== Work to be completed ==
Print, word for word, the passage of the patent-infringement opinion that opens with the words containing "This is an action" and closes with "the claims infringes.".

## start Extract provided

SURE SAFE INDUSTRIES, INC., INTERTRACK MANAGEMENT, INC., Plaintiffs,
v.
C&R PIER MFG., RICHARD CLIFTON, & CHUCK GILES, Defendants.


ENRIGHT


The opinion of the court was delivered by: WILLIAM B. ENRIGHT

BACKGROUND

 This is an action for infringement for U.S. Patent No. 4,937,989 (the '989 patent) claiming a mobile home support that elevates and ties together "trailer-like" sections of mobile homes. The suit is brought by plaintiffs Sure Safe Industries, Inc. ("Sure Safe") and Intertrack Management, Inc. ("Intertrack") against defendants C&R Pier Mfg. ("C&R"), Richard Clifton and Chuck Giles.

 The '989 patent claims a combination of three assemblies: 1) a pair of piers; 2) a two-part clamp to engage an I-beam (the "marriage lock"; and 3) a tie-rod assembly for connecting piers. The '989 patent does not contain claims for any single sub-assembly by itself. Only a product comprised of all three sub-assemblies arranged as set out in the claims infringes.

 On April 28, 1993, this court granted summary judgment in favor of defendants on non-infringement grounds. At that time, the court found that the defendants' motion for summary judgment based on invalidity was moot in light of its decision to grant summary judgment on non-infringement grounds.

 However, defendants have subsequently requested this court to rule on the invalidity issue. They have convincingly argued that the invalidity issue is relevant to defendants' counterclaims in this case. Additionally, defendants have drawn this court's attention to a recent Supreme Court case which indicates the Court's preference that district courts rule on both the infringement and invalidity issues, even when non-infringement is found. See Cardinal Chemical Co. v. Morton International, Inc., 93 D.A.R. 6165 (5/18/93). In light of this recent Supreme Court case and upon further consideration, this court has decided to render a ruling on defendants' motion for summary judgment based on invalidity. For the following reasons, the court denies defendants' motion for summary judgment on invalidity.

 I. LEGAL STANDARD

 Federal Rule of Civil Procedure 56(c) mandates the entry of summary judgment against a party which "fails to make a showing sufficient to establish the existence of an element essential to that party's case and on which that party will bear the burden of proof at trial." Celotex Corp. v. Catrett, 477 U.S. 317, 322, 91 L. Ed. 2d 265, 106 S. Ct. 2548 (1986). The party moving for summary judgment bears the burden of proving that there is no genuine issue of material fact and that judgment may be entered as a matter of law. Richards v. Neilsen Freight Lines, 810 F.2d 898, 902 (9th Cir. 1987). "[A] party opposing a properly supported motion for summary judgment . . . 'must set forth specific facts showing that there is a genuine issue for trial."' Anderson v. Liberty Lobby, Inc., 477 U.S. 242, 250, 91 L. Ed. 2d 202, 106 S. Ct. 2505 (1986) (citing Fed. R. Civ. P. 56(e)) (footnotes omitted). The evidence of the non-movant is to be believed, and all justifiable inferences are to be drawn in his favor. Id. at 255.

## end Extract provided
## start Data provided

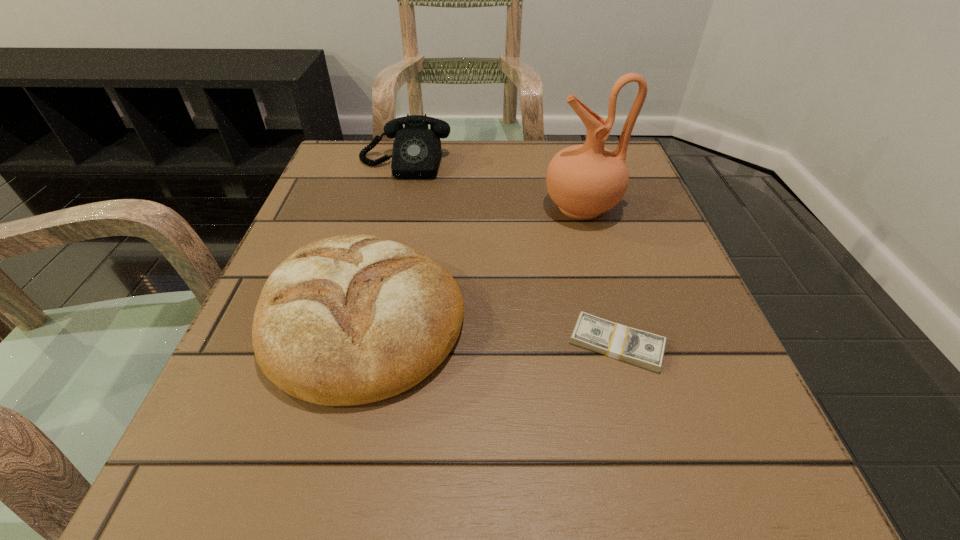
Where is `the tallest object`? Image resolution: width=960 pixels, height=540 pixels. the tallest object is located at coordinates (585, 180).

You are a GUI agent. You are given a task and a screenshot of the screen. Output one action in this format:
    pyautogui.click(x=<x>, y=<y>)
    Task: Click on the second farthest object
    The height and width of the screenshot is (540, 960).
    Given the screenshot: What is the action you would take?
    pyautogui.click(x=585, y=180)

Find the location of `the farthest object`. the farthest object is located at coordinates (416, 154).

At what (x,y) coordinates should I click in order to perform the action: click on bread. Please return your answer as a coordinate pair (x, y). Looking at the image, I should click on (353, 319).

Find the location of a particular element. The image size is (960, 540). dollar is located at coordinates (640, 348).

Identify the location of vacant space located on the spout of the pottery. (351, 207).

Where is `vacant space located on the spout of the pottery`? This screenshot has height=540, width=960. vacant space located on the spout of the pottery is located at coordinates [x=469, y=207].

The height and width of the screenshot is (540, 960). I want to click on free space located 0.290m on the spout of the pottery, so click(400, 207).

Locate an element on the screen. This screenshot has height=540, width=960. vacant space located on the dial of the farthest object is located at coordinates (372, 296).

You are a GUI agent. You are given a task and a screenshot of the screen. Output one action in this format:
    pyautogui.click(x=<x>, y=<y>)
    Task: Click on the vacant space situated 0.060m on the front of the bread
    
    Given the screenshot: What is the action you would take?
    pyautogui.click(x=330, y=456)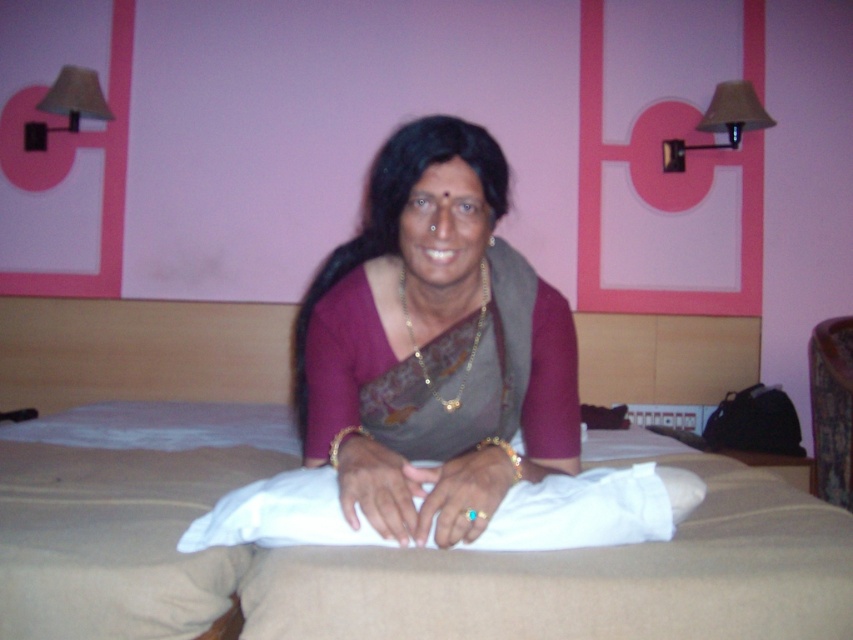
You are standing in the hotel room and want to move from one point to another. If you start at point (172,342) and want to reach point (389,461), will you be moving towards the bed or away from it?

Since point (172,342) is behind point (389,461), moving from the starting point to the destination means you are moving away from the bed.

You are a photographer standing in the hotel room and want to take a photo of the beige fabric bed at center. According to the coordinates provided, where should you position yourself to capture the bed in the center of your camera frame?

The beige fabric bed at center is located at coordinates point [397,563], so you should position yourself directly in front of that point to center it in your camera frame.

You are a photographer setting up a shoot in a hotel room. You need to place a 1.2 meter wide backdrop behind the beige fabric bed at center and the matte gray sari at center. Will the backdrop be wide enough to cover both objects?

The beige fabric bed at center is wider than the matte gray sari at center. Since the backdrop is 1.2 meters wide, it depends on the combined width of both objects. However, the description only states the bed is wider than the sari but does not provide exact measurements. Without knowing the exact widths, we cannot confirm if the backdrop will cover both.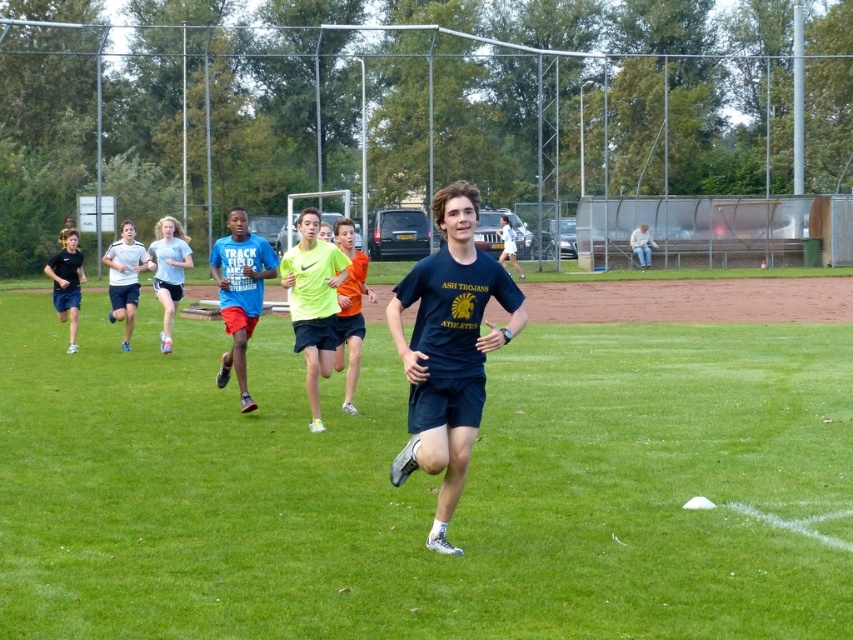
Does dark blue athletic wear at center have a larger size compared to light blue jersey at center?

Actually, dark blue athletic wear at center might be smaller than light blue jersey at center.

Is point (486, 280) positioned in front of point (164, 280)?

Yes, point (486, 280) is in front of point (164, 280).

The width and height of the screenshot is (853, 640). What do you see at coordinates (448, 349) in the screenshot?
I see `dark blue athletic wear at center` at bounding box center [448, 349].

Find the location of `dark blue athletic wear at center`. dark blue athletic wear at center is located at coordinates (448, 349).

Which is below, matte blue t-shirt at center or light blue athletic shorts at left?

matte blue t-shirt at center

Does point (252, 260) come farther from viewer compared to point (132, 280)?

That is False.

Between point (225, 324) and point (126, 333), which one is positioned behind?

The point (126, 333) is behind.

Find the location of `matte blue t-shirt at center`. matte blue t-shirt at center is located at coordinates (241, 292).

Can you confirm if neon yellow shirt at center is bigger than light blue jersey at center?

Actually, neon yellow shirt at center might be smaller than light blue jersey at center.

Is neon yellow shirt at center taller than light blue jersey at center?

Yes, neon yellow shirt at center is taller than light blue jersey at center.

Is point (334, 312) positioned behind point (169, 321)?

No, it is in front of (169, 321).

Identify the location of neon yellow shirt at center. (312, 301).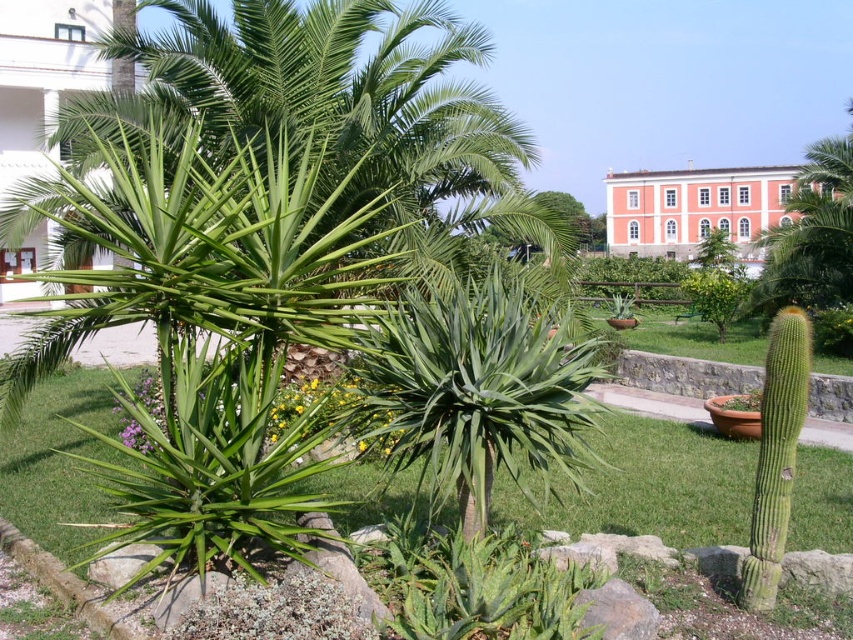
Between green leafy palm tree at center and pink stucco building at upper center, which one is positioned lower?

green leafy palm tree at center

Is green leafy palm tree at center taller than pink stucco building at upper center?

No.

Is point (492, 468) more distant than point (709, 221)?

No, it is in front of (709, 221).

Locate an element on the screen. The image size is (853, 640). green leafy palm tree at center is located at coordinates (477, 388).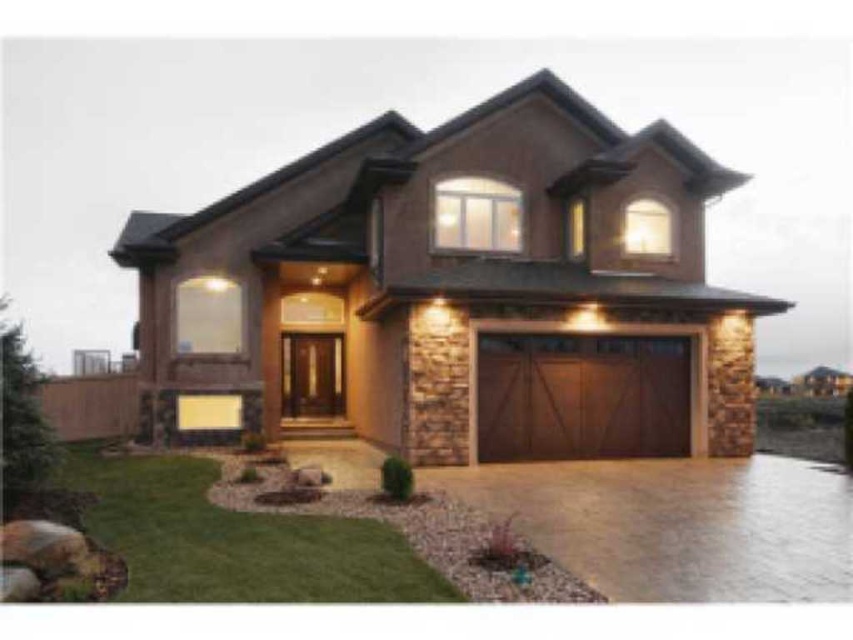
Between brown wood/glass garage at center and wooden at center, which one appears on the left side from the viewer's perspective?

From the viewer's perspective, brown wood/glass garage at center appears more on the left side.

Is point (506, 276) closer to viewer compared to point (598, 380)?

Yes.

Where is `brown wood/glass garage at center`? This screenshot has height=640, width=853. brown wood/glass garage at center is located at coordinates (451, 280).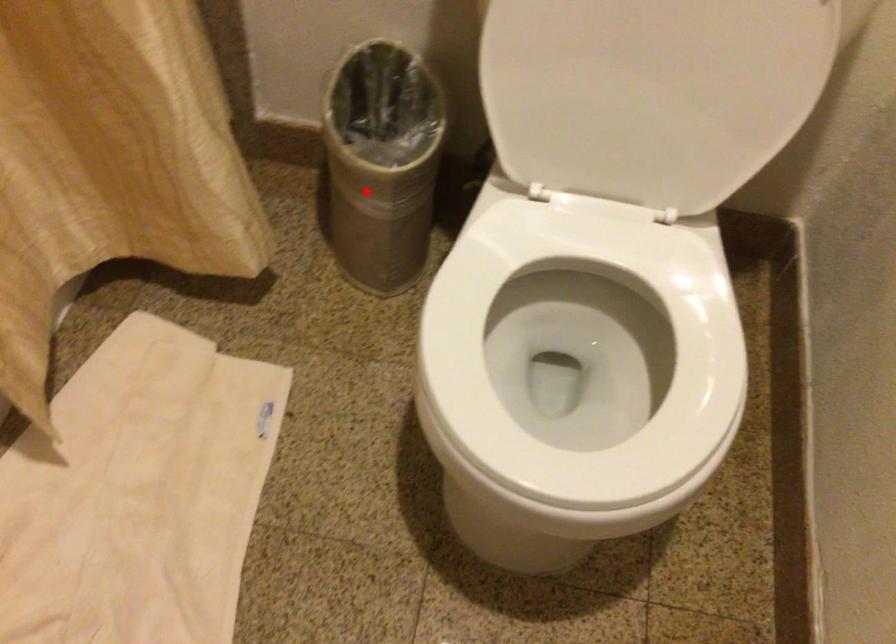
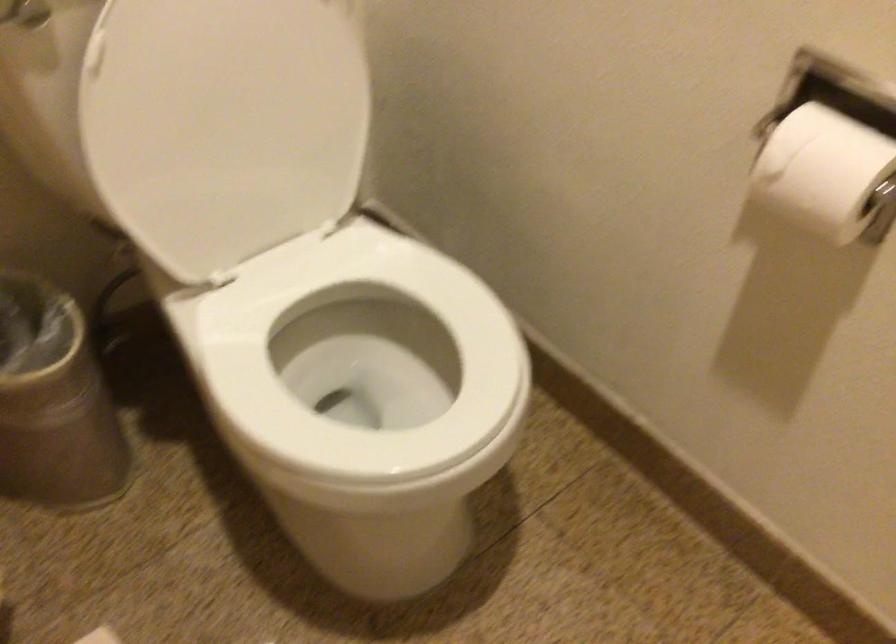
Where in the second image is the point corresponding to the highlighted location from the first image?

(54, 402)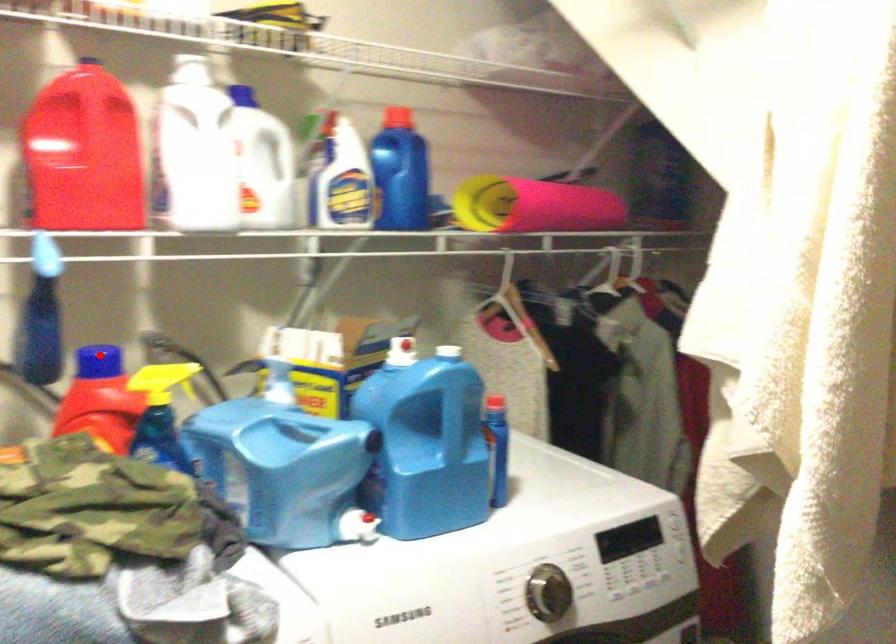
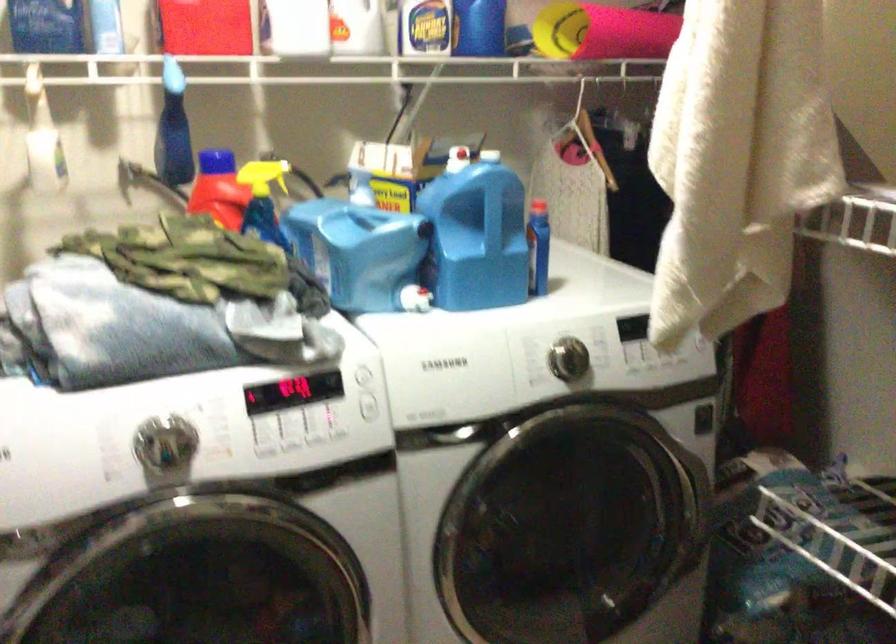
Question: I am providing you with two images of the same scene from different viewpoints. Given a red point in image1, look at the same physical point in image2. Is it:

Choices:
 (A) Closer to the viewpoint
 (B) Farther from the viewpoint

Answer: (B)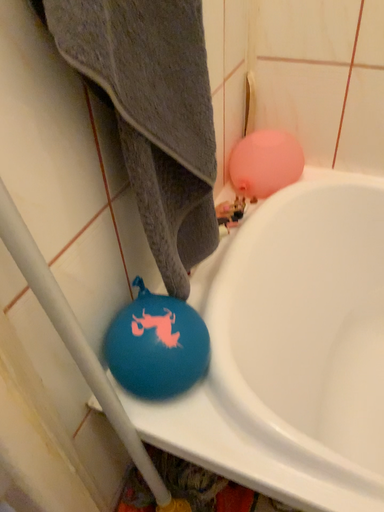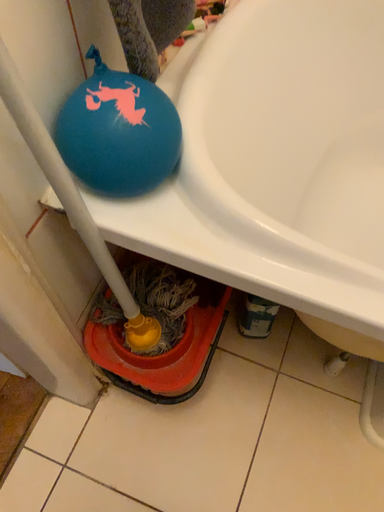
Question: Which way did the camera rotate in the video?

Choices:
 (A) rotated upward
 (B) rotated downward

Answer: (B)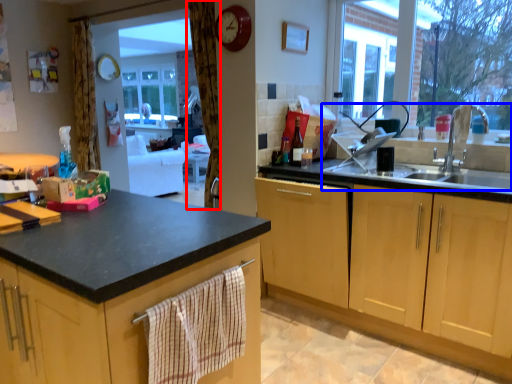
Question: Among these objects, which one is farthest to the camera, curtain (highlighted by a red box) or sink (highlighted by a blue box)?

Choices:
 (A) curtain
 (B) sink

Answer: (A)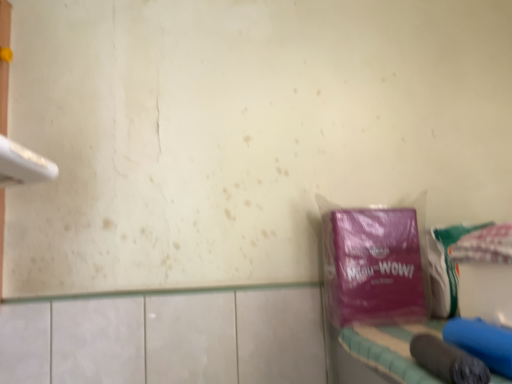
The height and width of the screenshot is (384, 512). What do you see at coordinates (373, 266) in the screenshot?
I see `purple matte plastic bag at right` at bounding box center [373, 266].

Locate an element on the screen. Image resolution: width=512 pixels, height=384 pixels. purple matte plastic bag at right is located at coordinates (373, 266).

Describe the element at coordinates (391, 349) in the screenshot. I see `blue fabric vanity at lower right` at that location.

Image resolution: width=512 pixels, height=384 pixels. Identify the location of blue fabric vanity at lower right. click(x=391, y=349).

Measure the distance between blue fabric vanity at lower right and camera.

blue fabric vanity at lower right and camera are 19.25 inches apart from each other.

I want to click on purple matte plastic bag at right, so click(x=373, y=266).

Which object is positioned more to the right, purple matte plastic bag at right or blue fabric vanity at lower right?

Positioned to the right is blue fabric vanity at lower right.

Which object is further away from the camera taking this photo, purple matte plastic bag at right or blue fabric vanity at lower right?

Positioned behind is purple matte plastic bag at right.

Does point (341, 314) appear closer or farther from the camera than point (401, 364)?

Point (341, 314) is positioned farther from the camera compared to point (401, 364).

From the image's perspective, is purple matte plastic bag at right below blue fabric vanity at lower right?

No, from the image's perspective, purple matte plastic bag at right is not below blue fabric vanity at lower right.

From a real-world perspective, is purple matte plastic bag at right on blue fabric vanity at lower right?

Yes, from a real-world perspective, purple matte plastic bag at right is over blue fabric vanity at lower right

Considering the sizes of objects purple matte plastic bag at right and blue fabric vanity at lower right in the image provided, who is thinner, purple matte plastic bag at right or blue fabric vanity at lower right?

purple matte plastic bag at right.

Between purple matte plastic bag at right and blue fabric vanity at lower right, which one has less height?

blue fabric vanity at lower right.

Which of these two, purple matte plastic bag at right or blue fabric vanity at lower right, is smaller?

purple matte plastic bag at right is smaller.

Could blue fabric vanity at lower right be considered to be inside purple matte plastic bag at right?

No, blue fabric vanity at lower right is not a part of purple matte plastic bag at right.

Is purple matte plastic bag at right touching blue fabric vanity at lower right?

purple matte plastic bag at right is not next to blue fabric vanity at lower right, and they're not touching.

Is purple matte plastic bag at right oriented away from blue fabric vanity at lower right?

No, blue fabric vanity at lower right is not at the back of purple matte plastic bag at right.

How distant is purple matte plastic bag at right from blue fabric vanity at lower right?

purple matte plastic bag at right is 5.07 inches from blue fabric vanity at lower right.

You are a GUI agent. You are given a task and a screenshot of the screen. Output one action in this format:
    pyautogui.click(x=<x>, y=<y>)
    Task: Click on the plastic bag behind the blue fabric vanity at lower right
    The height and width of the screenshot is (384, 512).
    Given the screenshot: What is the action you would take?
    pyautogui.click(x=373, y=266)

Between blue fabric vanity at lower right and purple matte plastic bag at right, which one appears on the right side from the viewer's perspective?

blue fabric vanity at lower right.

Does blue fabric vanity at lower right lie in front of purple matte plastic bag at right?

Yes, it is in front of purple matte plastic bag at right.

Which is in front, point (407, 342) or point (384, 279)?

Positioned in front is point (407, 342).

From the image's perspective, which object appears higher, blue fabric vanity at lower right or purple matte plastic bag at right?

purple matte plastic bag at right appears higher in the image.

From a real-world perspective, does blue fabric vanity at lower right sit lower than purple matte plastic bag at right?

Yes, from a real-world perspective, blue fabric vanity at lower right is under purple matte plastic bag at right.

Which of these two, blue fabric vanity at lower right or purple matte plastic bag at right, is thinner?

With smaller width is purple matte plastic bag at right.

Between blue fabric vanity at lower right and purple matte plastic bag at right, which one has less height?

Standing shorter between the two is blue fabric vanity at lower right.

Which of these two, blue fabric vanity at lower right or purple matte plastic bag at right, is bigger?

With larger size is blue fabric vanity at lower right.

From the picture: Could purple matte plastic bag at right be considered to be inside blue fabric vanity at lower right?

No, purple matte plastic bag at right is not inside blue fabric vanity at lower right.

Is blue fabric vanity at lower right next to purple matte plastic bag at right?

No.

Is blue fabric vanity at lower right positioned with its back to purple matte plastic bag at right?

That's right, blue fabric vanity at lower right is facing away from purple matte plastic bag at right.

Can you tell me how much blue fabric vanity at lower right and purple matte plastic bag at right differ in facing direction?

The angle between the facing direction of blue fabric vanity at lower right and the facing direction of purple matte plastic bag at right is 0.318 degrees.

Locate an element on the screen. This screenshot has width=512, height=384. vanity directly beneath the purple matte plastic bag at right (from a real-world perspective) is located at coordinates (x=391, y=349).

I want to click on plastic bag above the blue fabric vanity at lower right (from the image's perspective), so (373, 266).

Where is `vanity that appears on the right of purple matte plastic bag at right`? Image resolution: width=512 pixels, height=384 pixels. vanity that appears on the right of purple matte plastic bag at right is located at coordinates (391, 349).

## end Data provided

== Expected output ==
This is an action for infringement for U.S. Patent No. 4,937,989 (the '989 patent) claiming a mobile home support that elevates and ties together "trailer-like" sections of mobile homes. The suit is brought by plaintiffs Sure Safe Industries, Inc. ("Sure Safe") and Intertrack Management, Inc. ("Intertrack") against defendants C&R Pier Mfg. ("C&R"), Richard Clifton and Chuck Giles.

 The '989 patent claims a combination of three assemblies: 1) a pair of piers; 2) a two-part clamp to engage an I-beam (the "marriage lock"; and 3) a tie-rod assembly for connecting piers. The '989 patent does not contain claims for any single sub-assembly by itself. Only a product comprised of all three sub-assemblies arranged as set out in the claims infringes.